Continuing in definitions…

The definition for common cause failure was greatly cleaned up…

The original definition was: failure, which is the result of one or more events, causing failures of two or more separate channels in a multiple channel system.

The new definition is: concurrent failures of different devices, resulting from a single event, where these failures are not consequences of each other.

The new definition more clearly indicates that a single situation can cause multiple simultaneous failures of redundancy equipment items.  Also, the new definition includes five additional notes providing more detail, examples, and a bit of insight into why we are concerned about common cause.  I really like Note 3 – The potential for common cause failures reduces the effect of system redundancy or fault tolerance (e.g., increases the probability of failure of two or more channels in a multiple channel system.  This is a point that I always emphasize in training classes that is not always well understood.  There is a limit to the additional risk reduction provided by adding more redundant components.  If you consider even a miniscule amount of common cause, such as a common cause failure “beta” factor of 1%, you will see that adding a second device provides a great additional risk reduction, but the third device (i.e., 1oo3 voting) provides very little benefit over the second, and additional of a fourth is essentially useless.

The definition for common mode was also slightly changed and had notes added.  Not significant enough to talk about…

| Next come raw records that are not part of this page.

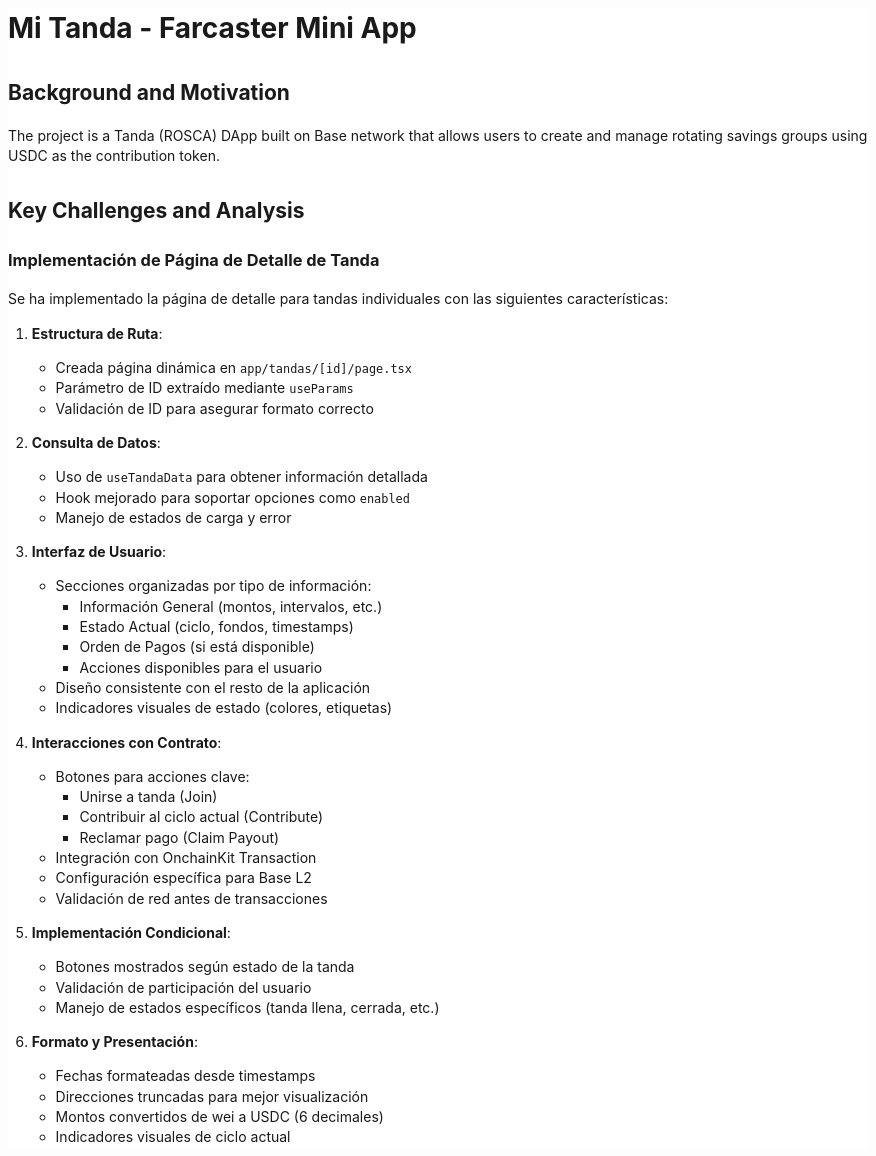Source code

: # Mi Tanda - Farcaster Mini App

## Background and Motivation
The project is a Tanda (ROSCA) DApp built on Base network that allows users to create and manage rotating savings groups using USDC as the contribution token.

## Key Challenges and Analysis

### Implementación de Página de Detalle de Tanda

Se ha implementado la página de detalle para tandas individuales con las siguientes características:

1. **Estructura de Ruta**:
   - Creada página dinámica en `app/tandas/[id]/page.tsx`
   - Parámetro de ID extraído mediante `useParams`
   - Validación de ID para asegurar formato correcto

2. **Consulta de Datos**:
   - Uso de `useTandaData` para obtener información detallada
   - Hook mejorado para soportar opciones como `enabled`
   - Manejo de estados de carga y error

3. **Interfaz de Usuario**:
   - Secciones organizadas por tipo de información:
     - Información General (montos, intervalos, etc.)
     - Estado Actual (ciclo, fondos, timestamps)
     - Orden de Pagos (si está disponible)
     - Acciones disponibles para el usuario
   - Diseño consistente con el resto de la aplicación
   - Indicadores visuales de estado (colores, etiquetas)

4. **Interacciones con Contrato**:
   - Botones para acciones clave:
     - Unirse a tanda (Join)
     - Contribuir al ciclo actual (Contribute)
     - Reclamar pago (Claim Payout)
   - Integración con OnchainKit Transaction
   - Configuración específica para Base L2
   - Validación de red antes de transacciones

5. **Implementación Condicional**:
   - Botones mostrados según estado de la tanda
   - Validación de participación del usuario
   - Manejo de estados específicos (tanda llena, cerrada, etc.)

6. **Formato y Presentación**:
   - Fechas formateadas desde timestamps
   - Direcciones truncadas para mejor visualización
   - Montos convertidos de wei a USDC (6 decimales)
   - Indicadores visuales de ciclo actual
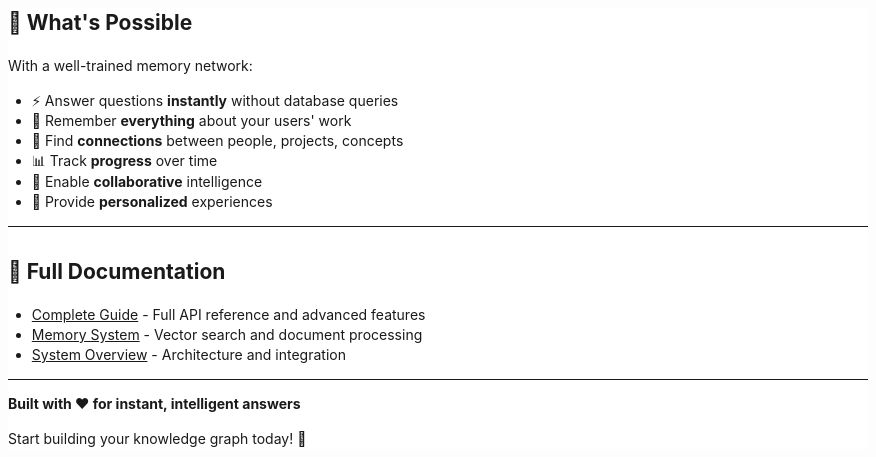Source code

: 
## 🎉 What's Possible

With a well-trained memory network:

- ⚡ Answer questions **instantly** without database queries
- 🧠 Remember **everything** about your users' work
- 🔗 Find **connections** between people, projects, concepts
- 📊 Track **progress** over time
- 🤝 Enable **collaborative** intelligence
- 🎯 Provide **personalized** experiences

---

## 📖 Full Documentation

- [Complete Guide](./INSTANT_ANSWERS_GUIDE.md) - Full API reference and advanced features
- [Memory System](./MEMORY_SYSTEM_GUIDE.md) - Vector search and document processing
- [System Overview](./COMPLETE_SYSTEM_OVERVIEW.md) - Architecture and integration

---

**Built with ❤️ for instant, intelligent answers**

Start building your knowledge graph today! 🚀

Another term was added – 3.2.8  compensating measure.  The name that we at Kenexis had always used for this, as can be seen in the bypass risk analysis worksheets in the resources section of the web site, is “alternate protection plan”.  In essence, a “compensating measure” is the alternate action that is taken to replace a SIF that has been removed from service in order to repair a failed component.  The official definition is: planned and documented methods for managing risks that are implemented temporarily during any period of maintenance or process operation with known dangerous faults or dangerous failures in the SIS.